Lines with "docs" in the entries below: count them and reply with the number alone.

━━━━━ Input for this task

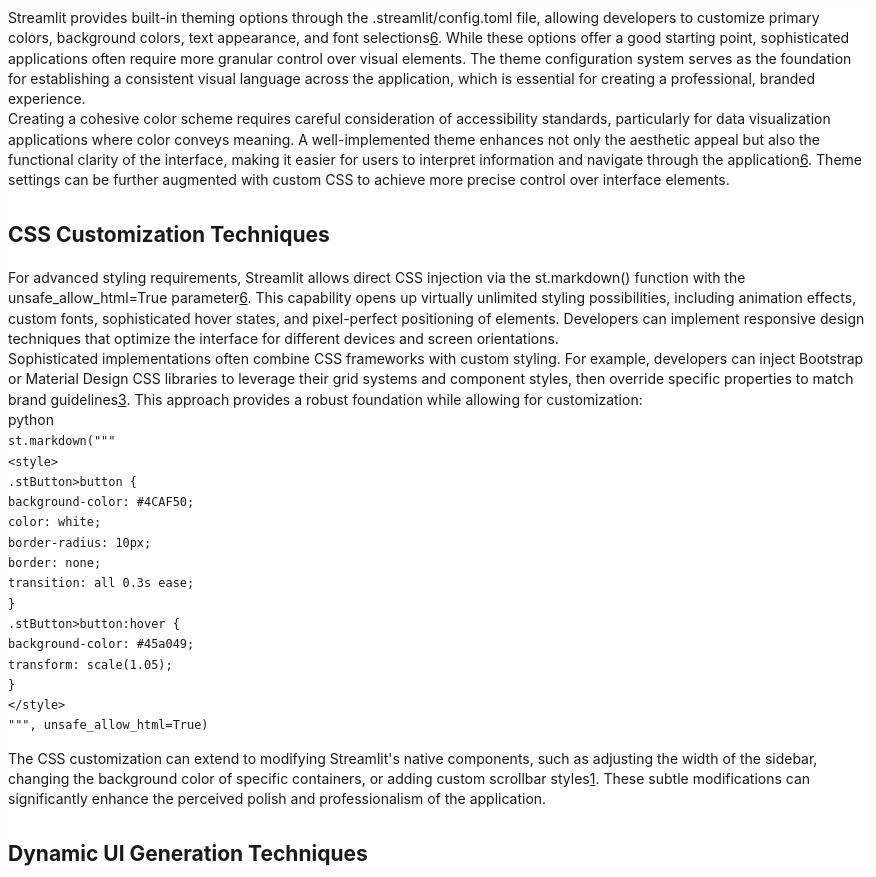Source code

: Streamlit provides built-in theming options through the .streamlit/config.toml file, allowing developers to customize primary colors, background colors, text appearance, and font selections[6](https://discuss.streamlit.io/t/faq-how-to-customize-the-style-or-appearance-of-your-streamlit-app/63878). While these options offer a good starting point, sophisticated applications often require more granular control over visual elements. The theme configuration system serves as the foundation for establishing a consistent visual language across the application, which is essential for creating a professional, branded experience.  
Creating a cohesive color scheme requires careful consideration of accessibility standards, particularly for data visualization applications where color conveys meaning. A well-implemented theme enhances not only the aesthetic appeal but also the functional clarity of the interface, making it easier for users to interpret information and navigate through the application[6](https://discuss.streamlit.io/t/faq-how-to-customize-the-style-or-appearance-of-your-streamlit-app/63878). Theme settings can be further augmented with custom CSS to achieve more precise control over interface elements.

## **CSS Customization Techniques**

For advanced styling requirements, Streamlit allows direct CSS injection via the st.markdown() function with the unsafe\_allow\_html=True parameter[6](https://discuss.streamlit.io/t/faq-how-to-customize-the-style-or-appearance-of-your-streamlit-app/63878). This capability opens up virtually unlimited styling possibilities, including animation effects, custom fonts, sophisticated hover states, and pixel-perfect positioning of elements. Developers can implement responsive design techniques that optimize the interface for different devices and screen orientations.  
Sophisticated implementations often combine CSS frameworks with custom styling. For example, developers can inject Bootstrap or Material Design CSS libraries to leverage their grid systems and component styles, then override specific properties to match brand guidelines[3](https://docs.streamlit.io/develop/concepts/custom-components/intro). This approach provides a robust foundation while allowing for customization:  
python  
`st.markdown("""`  
`<style>`  
    `.stButton>button {`  
        `background-color: #4CAF50;`  
        `color: white;`  
        `border-radius: 10px;`  
        `border: none;`  
        `transition: all 0.3s ease;`  
    `}`  
    `.stButton>button:hover {`  
        `background-color: #45a049;`  
        `transform: scale(1.05);`  
    `}`  
`</style>`  
`""", unsafe_allow_html=True)`

The CSS customization can extend to modifying Streamlit's native components, such as adjusting the width of the sidebar, changing the background color of specific containers, or adding custom scrollbar styles[1](https://docs.snowflake.com/en/developer-guide/streamlit/additional-features). These subtle modifications can significantly enhance the perceived polish and professionalism of the application.

## Dynamic UI Generation Techniques
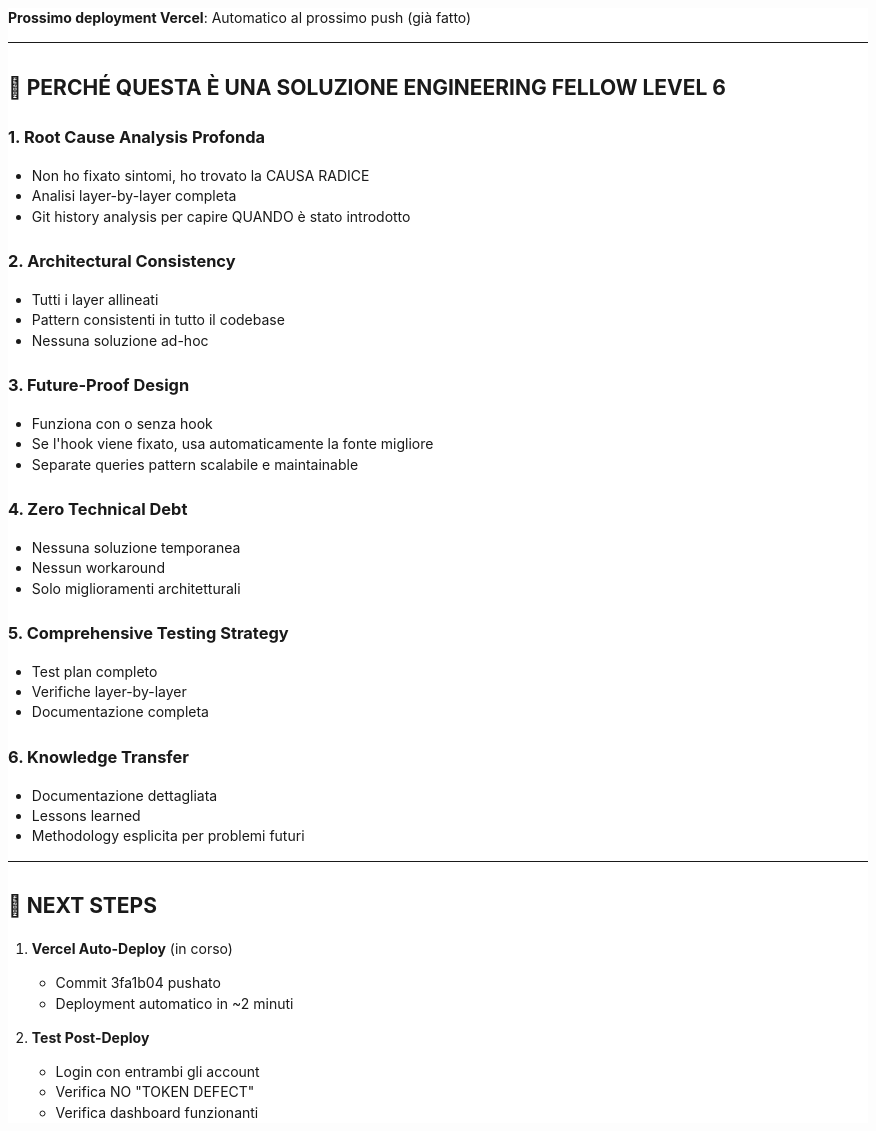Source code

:**Prossimo deployment Vercel**: Automatico al prossimo push (già fatto)

---

## 🎯 PERCHÉ QUESTA È UNA SOLUZIONE ENGINEERING FELLOW LEVEL 6

### 1. Root Cause Analysis Profonda
- Non ho fixato sintomi, ho trovato la CAUSA RADICE
- Analisi layer-by-layer completa
- Git history analysis per capire QUANDO è stato introdotto

### 2. Architectural Consistency
- Tutti i layer allineati
- Pattern consistenti in tutto il codebase
- Nessuna soluzione ad-hoc

### 3. Future-Proof Design
- Funziona con o senza hook
- Se l'hook viene fixato, usa automaticamente la fonte migliore
- Separate queries pattern scalabile e maintainable

### 4. Zero Technical Debt
- Nessuna soluzione temporanea
- Nessun workaround
- Solo miglioramenti architetturali

### 5. Comprehensive Testing Strategy
- Test plan completo
- Verifiche layer-by-layer
- Documentazione completa

### 6. Knowledge Transfer
- Documentazione dettagliata
- Lessons learned
- Methodology esplicita per problemi futuri

---

## 🚀 NEXT STEPS

1. **Vercel Auto-Deploy** (in corso)
   - Commit 3fa1b04 pushato
   - Deployment automatico in ~2 minuti

2. **Test Post-Deploy**
   - Login con entrambi gli account
   - Verifica NO "TOKEN DEFECT"
   - Verifica dashboard funzionanti
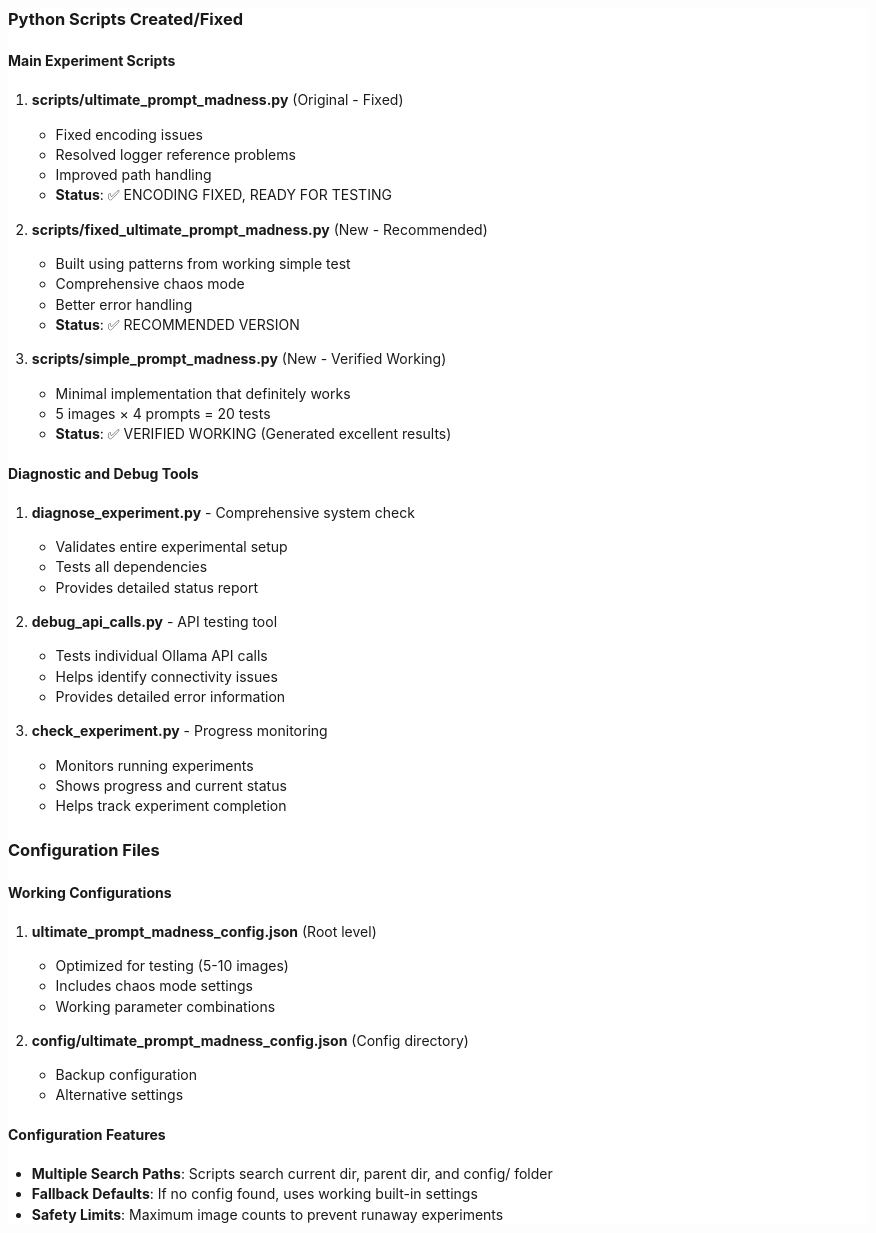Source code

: ### Python Scripts Created/Fixed

#### Main Experiment Scripts
1. **scripts/ultimate_prompt_madness.py** (Original - Fixed)
   - Fixed encoding issues
   - Resolved logger reference problems
   - Improved path handling
   - **Status**: ✅ ENCODING FIXED, READY FOR TESTING

2. **scripts/fixed_ultimate_prompt_madness.py** (New - Recommended)
   - Built using patterns from working simple test
   - Comprehensive chaos mode
   - Better error handling
   - **Status**: ✅ RECOMMENDED VERSION

3. **scripts/simple_prompt_madness.py** (New - Verified Working)
   - Minimal implementation that definitely works
   - 5 images × 4 prompts = 20 tests
   - **Status**: ✅ VERIFIED WORKING (Generated excellent results)

#### Diagnostic and Debug Tools
1. **diagnose_experiment.py** - Comprehensive system check
   - Validates entire experimental setup
   - Tests all dependencies
   - Provides detailed status report

2. **debug_api_calls.py** - API testing tool
   - Tests individual Ollama API calls
   - Helps identify connectivity issues
   - Provides detailed error information

3. **check_experiment.py** - Progress monitoring
   - Monitors running experiments
   - Shows progress and current status
   - Helps track experiment completion

### Configuration Files

#### Working Configurations
1. **ultimate_prompt_madness_config.json** (Root level)
   - Optimized for testing (5-10 images)
   - Includes chaos mode settings
   - Working parameter combinations

2. **config/ultimate_prompt_madness_config.json** (Config directory)
   - Backup configuration
   - Alternative settings

#### Configuration Features
- **Multiple Search Paths**: Scripts search current dir, parent dir, and config/ folder
- **Fallback Defaults**: If no config found, uses working built-in settings
- **Safety Limits**: Maximum image counts to prevent runaway experiments
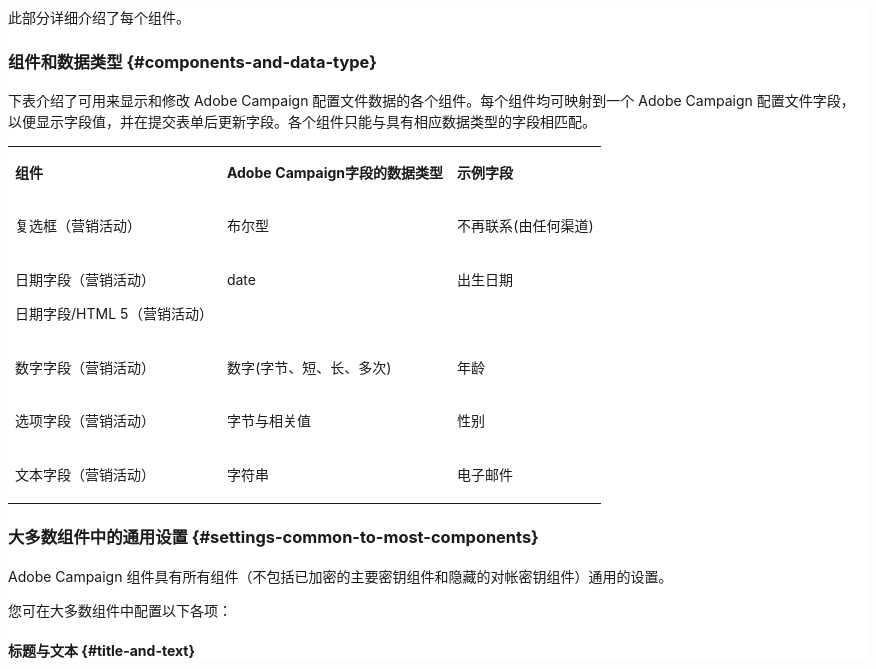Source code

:此部分详细介绍了每个组件。

### 组件和数据类型  {#components-and-data-type}

下表介绍了可用来显示和修改 Adobe Campaign 配置文件数据的各个组件。每个组件均可映射到一个 Adobe Campaign 配置文件字段，以便显示字段值，并在提交表单后更新字段。各个组件只能与具有相应数据类型的字段相匹配。

<table> 
 <tbody> 
  <tr> 
   <td><p><strong>组件</strong></p> </td> 
   <td><p><strong>Adobe Campaign字段的数据类型</strong></p> </td> 
   <td><p><strong>示例字段</strong></p> </td> 
  </tr> 
  <tr> 
   <td><p>复选框（营销活动）</p> </td> 
   <td><p>布尔型</p> </td> 
   <td><p>不再联系(由任何渠道)</p> </td> 
  </tr> 
  <tr> 
   <td><p>日期字段（营销活动）</p> <p>日期字段/HTML 5（营销活动）</p> </td> 
   <td><p>date</p> </td> 
   <td><p>出生日期</p> </td> 
  </tr> 
  <tr> 
   <td><p>数字字段（营销活动）</p> </td> 
   <td><p>数字(字节、短、长、多次)</p> </td> 
   <td><p>年龄</p> </td> 
  </tr> 
  <tr> 
   <td><p>选项字段（营销活动）</p> </td> 
   <td><p>字节与相关值</p> </td> 
   <td><p>性别</p> </td> 
  </tr> 
  <tr> 
   <td><p>文本字段（营销活动）</p> </td> 
   <td><p>字符串</p> </td> 
   <td><p>电子邮件</p> </td> 
  </tr> 
 </tbody> 
</table>

### 大多数组件中的通用设置 {#settings-common-to-most-components}

Adobe Campaign 组件具有所有组件（不包括已加密的主要密钥组件和隐藏的对帐密钥组件）通用的设置。

您可在大多数组件中配置以下各项：

#### 标题与文本  {#title-and-text}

━━━━━━━━━━

**Answer below**
2